Unser erstes Ziel an diesem Morgen ist die romanische Doppelkirche St. Maria und St. Clemens in Schwarzrheindorf, einem rechtsrheinischen Ortsteil von Bonn im Stadtbezirk Beuel, am Rheinufer gelegen. Die doppelstöckige Kirche gehört zu den bedeutendsten Kulturdenkmälern und Sehenswürdigkeiten in Bonn. Die barocke Orgel in der Oberkirche wurde 1728 von der Hunsrücker Werkstatt der Gebrüder Stumm erbaut.

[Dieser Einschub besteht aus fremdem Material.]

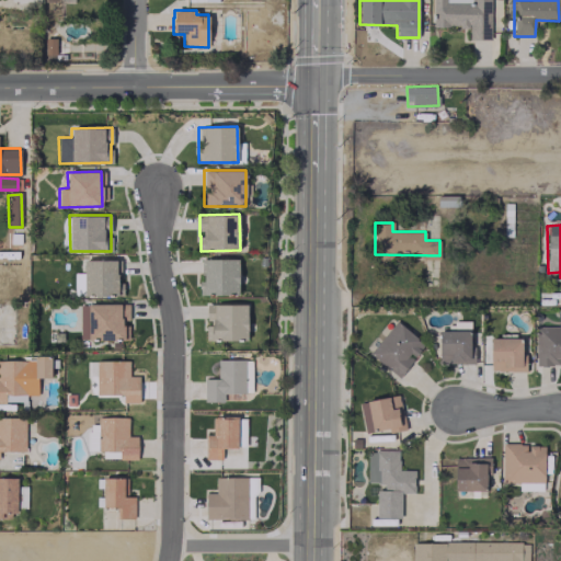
[(198,295),(238,294),(238,259),(202,259),(202,281),(198,281),(198,295)]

Mittags erreichen wir nach wenigen Kilometern Siegburg, Kreisstadt und Verwaltungssitz des Rhein-Sieg-Kreises. Namensgeber der Stadt ist die Sieg, die westlich von Siegburg in den Rhein mündet. Am Marktplatz mitten in der Stadt, unterhalb der Klosterkirche auf dem Michaelsberg, erhebt sich die katholische Pfarrkirche St. Servatius. Der Chor der mächtigen Kirche erinnert an die hochgotische Architektur des Kölner Doms und enthält bedeutende mittelalterliche Kunstwerke. Die große Orgel wurde in ihrer jetzigen Konzeption 1990 von der Bonner Werkstatt Klais umgebaut, enthält aber einen Großteil der Pfeifen von zwei Klais-Vorgängerorgeln aus den Jahren 1894 und 1930.

Das Instrument, dem 1995 noch ein Echowerk hinzugefügt wurde, umfasst 46 Register und weist in seiner Disposition sowohl Elemente des romantischen Orgelbaus des ausgehenden 19. Jahrhunderts als auch Einflüsse der neobarocken Orgelbewegung (um 1930) auf.

Nach einer Mittagspause in der City von Siegburg geht unsere Fahrt ins Rheintal hinunter nach Bad Honnef, am rechten Rheinufer und am Fuße des Siebengebirges gelegen. Bekannt geworden ist die Kurstadt u.a. auch durch ihren von Alexander von Humboldt verliehenen Ruf als „rheinisches Nizza“ wegen ihres ganzjährig milden Klimas. Wahrzeichen der Stadt ist die katholische Pfarrkirche St. Johann Baptist am Marktplatz im Zentrum der Stadt. Ihre Orgel wurde 1968 von der Werkstatt Breil erbaut und besteht aus der Hauptorgel im südlichen Querschiff und einer Portalorgel hinter einem Barockprospekt auf einer Seitenempore am Westeingang.